I don’t believe anyone was scared. If they really were, then they’re idiots. How is “white power don’t rule here,” intimidating or a threat. I’d say “fuck yeah.”

A couple of black Republicans got called “race traitors” (which they kind of were) and “wondered” if somebody might bomb them? Since when is “wondering” if somebody might do something evidence that might actually do it?
I used to get worse racial slurs hurled at me all the time when I worked in the inner city running after school programs and summer day camps. “Redneck,” “white boy,” “cracker.” I didn’t piss myself and go sobbing for a cop. I just waved. Half the time, they thought I was looking for crack. The other half of the time, they were just saying hello. I’m no tough guy either. I’m a complete candy ass. It just never occurred to me to be afraid for my life and go screaming for the law.

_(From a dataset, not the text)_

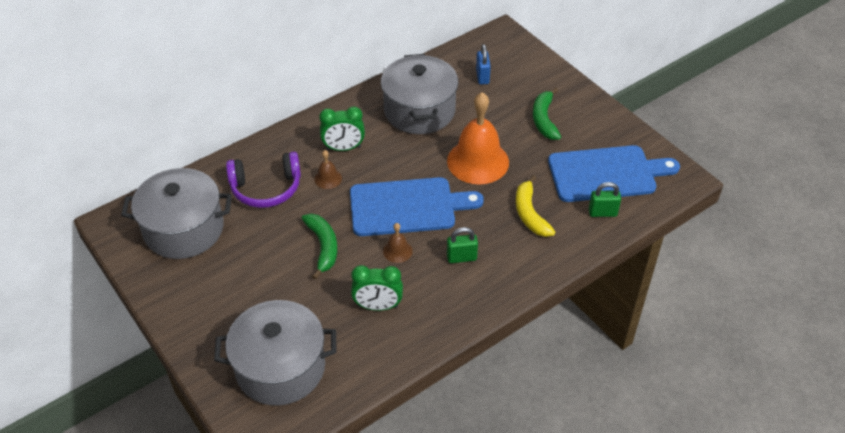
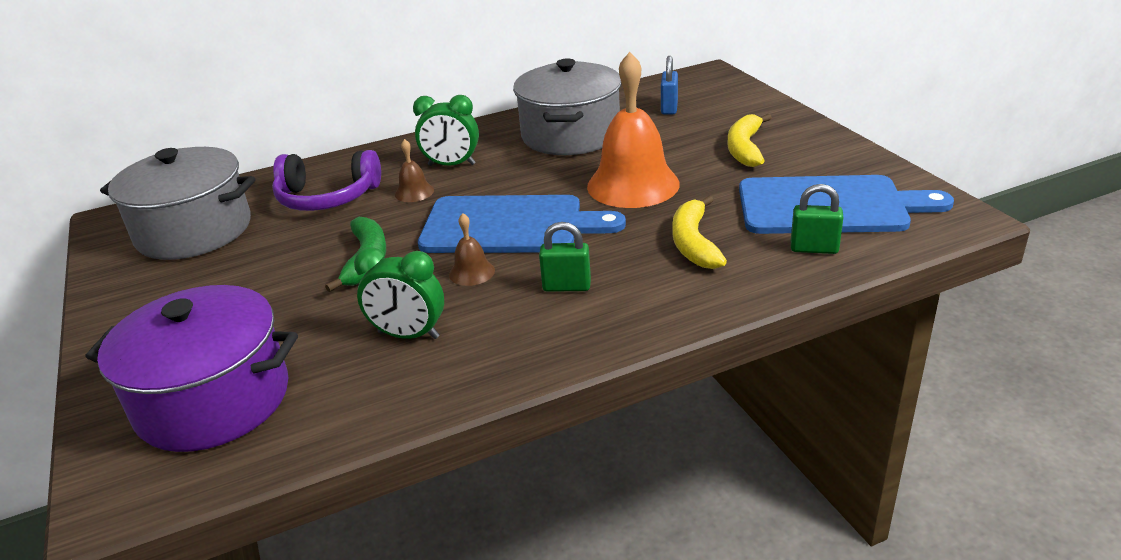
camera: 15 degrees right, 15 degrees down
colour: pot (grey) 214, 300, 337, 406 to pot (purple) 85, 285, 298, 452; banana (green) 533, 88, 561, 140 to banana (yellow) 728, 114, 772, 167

What I see here is not racist intimidation. I just see partisans hoping to wring some kind of pathetic (and racist) political gain out of pretending to be scared. An endeavor Fox News was only too happy (and desperate enough on election day) to assist with.

Dio, please pick one delusion and stick to it. Either you are tough and you don’t get intimidated, or you are a “complete candy ass”. You can’t be both. Complete candy asses are easily intimidated.

I begin to seriously question your reading skills. The NBPP guys with the nightstick tried to deny a poll watcher entrance to the polling place, and said that “white power don’t rule here.” A guy with a stick who is trying to stop a poll watcher from entering a polling place is intimidation no matter what he says. Period. Doesn’t matter if the poll watcher is a candy ass or a he-man.

So if a couple of big skinheads with a truncheon were to show up in front of a polling place in full Nazi uniforms and start hurling racial epithets at black voters, I suppose you’d say that’s not intimidation either, right? Just boys having fun?

Yeah, I thought not. You’d be screaming for the cops, as would I. And rightly so, because big guys with a nightstick in uniforms in front of a polling place shouting epithets is intimidation.

PS - you say:

An old lady in a wheelchair saying “white power don’t rule here” is not intimidation or a threat, it’s just bad grammar. A big guy with a nightstick saying “white power don’t rule here” is intimidation. And bad grammar.

If you are truly so foolish that you think the intimidation is in the words, and not the implied threat of the big guy with the stick, I fear I can’t help you.

Finally, to say that a black person who, for whatever reason, doesn’t choose to vote for Obama is a “race traitor” says a whole lot about your character. Kinda makes me a “race traitor” since I did vote for Obama, but never mind … I know this is a difficult concept for you, but for some people, white or black, not everything is about race …

Dio, further to your foolishness above equating a weapon at a rally and a weapon at a polling place, I was amused to find this in one of the citations I gave above:

So even though you don’t seem to see the difference … they do. And even though you think they did nothing wrong … they are clear that the Philadelphia chapter did, and so they kicked them out of the organization.